On the other hand, there are clinical skills, that ambiguous art of learning from touch and hearing and observation, distinguishing and integrating subtle signs, recalling obscure connections between them, matching them to the sciences, keeping your mind open to rare possibilities while honing in on the most probable, decision-making in the face of uncertainty based on epidemiology and evidence and experience. At the moment I don't trust myself; it all seems so subjective.

Finally, there is the human side. All the above facts and skills must be internalised so that you can see the individual patient as a whole, not a cluster of symptoms but as nothing less than a fellow human being with all the dignity and vulnerability that term implies. You must connect, empathise, reassure, instruct, question, attempt to understand the landscape of their lives. You must see them clearly with both objectivity and compassion, and respect them. What's more, acknowledge your own weaknesses and fears. You have to keep an eye on ethics and its scarier big brother, Teh Law. You have to maintain humility while projecting and indeed having self-confidence. You are privileged to have contact with people in extremis and experience a broad spectrum of the human condition. This is the bit of doctoring that convinced me to take the blind leap from BA/LLB to BMed. We'll have to see if it's good enough.

It is a rare doctor who manages to keep all three aspects in the air at the same time, even in the higher echelons of the profession. Common in our tutorial rooms are the well-intentioned doctors, certainly caring, but a little sloppy with factual details. In our lecture theatres and in hospitals, often you find doctors who have conquered those first two mountains and even create new knowledge - but who lose sight of the person behind the clinical problem. There is also a thread of self-pity among medical students and doctors, I've noticed. Hell, I've been guilty of it myself. The training is difficult and long, the price of mistakes are high...but all the same, as I read elsewhere, it's nothing compared to being on the cold end of the stethoscope or scalpel. And it's an honour to be trusted with someone's health or even life.

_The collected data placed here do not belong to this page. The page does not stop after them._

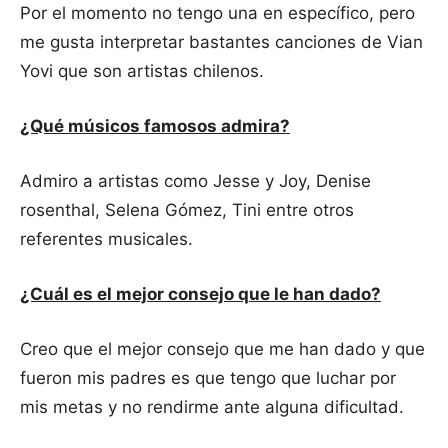
Por el momento no tengo una en específico, pero
me gusta interpretar bastantes canciones de Vian
Yovi que son artistas chilenos.
¿Qué músicos famosos admira?
Admiro a artistas como Jesse y Joy, Denise
rosenthal, Selena Gómez, Tini entre otros
referentes musicales.
¿Cuál es el mejor consejo que le han dado?
Creo que el mejor consejo que me han dado y que
fueron mis padres es que tengo que luchar por
mis metas y no rendirme ante alguna dificultad.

I have seen doctors I can admire, though. The latest is a professor I am crushing at the moment (intellectually only!). He teaches eloquently - it's not grandiose, just lucid and precise - and has dry understated humour, but most of all has that indefinable humane quality. It manifests itself in the way he talks to, and not merely about, a patient in a clinical presentation; how he touches her arm gently instead of manipulating her like a lump of meat. I have learned to identify good doctors. Becoming one? I still have many doubts and fears, but insha'allah that's what aquackening will chronicle.

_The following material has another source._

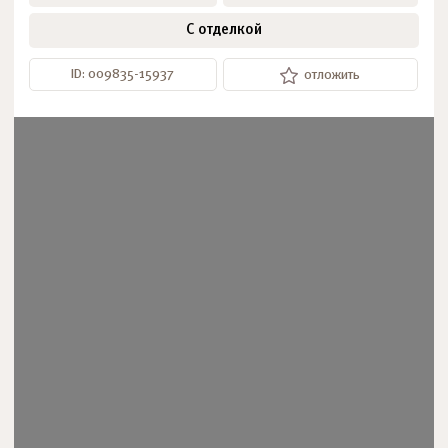
С отделкой
ID: 009835-15937
отложить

Course, there will also be posts consisting of lists, rants, annoying alliteration, navel-gazing, swearing, pretentious rhetoric, indecision, woe-is-me whining, groanworthy jokes, and abuse of the English language (et français o español si j'en ai envie, porque tengo que les practiquer), etc. Just so you're warned.

1 comment:

*C said...

Hi A,

I enjoyed peering into your moment of self reflection. I’m soon to commence a graduate-entry medicine program and I’m grateful for the glimpse of what might lay ahead for me – particularly for an Arts student. Forewarned is forearmed, right?

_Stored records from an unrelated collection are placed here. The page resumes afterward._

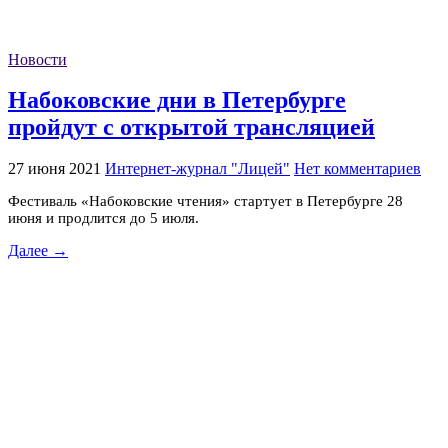
Новости
Набоковские дни в Петербурге
пройдут с открытой трансляцией
27 июня 2021
Интернет-журнал "Лицей"
Нет комментариев
Фестиваль «Набоковские чтения» стартует в Петербурге 28
июня и продлится до 5 июля.
Далее →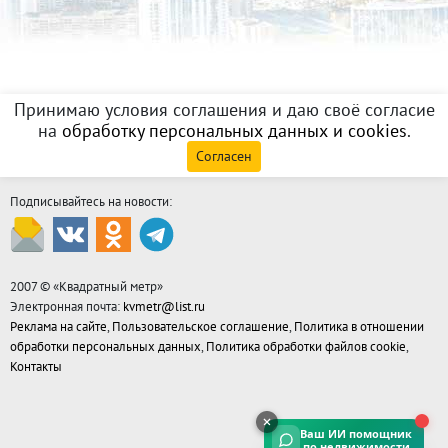
Принимаю условия соглашения и даю своё согласие
на
обработку персональных данных и cookies
.
Согласен
Подписывайтесь на новости:
2007 © «
Квадратный метр
»
Электронная почта:
kvmetr@list.ru
Реклама на сайте
,
Пользовательское соглашение
,
Политика в отношении
обработки персональных данных
,
Политика обработки файлов cookie
,
Контакты
Ваш ИИ помощник
по недвижимости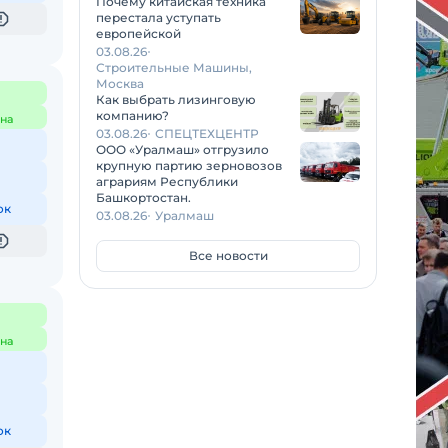
Почему китайская техника
перестала уступать
европейской
03.08.26
Строительные Машины,
Москва
Как выбрать лизинговую
компанию?
на
03.08.26
СПЕЦТЕХЦЕНТР
ООО «Уралмаш» отгрузило
крупную партию зерновозов
аграриям Республики
Башкортостан.
ок
03.08.26
Уралмаш
Все новости
на
ок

I found your page from Dragonfly’s blogroll and have really enjoyed perusing through your posts about life in Viet Nam. You’re an entertaining writer; I like the way you capture the moment.

I agree with you on the beauty of Cambodia – and yes, I also think the food is better in Viet Nam. Still, the problem with VN is too many Australians. We’re the Americans of SE Asia … at least the mono-lingual variety.

Looking forward to hearing of your further tales and travails; best wishes.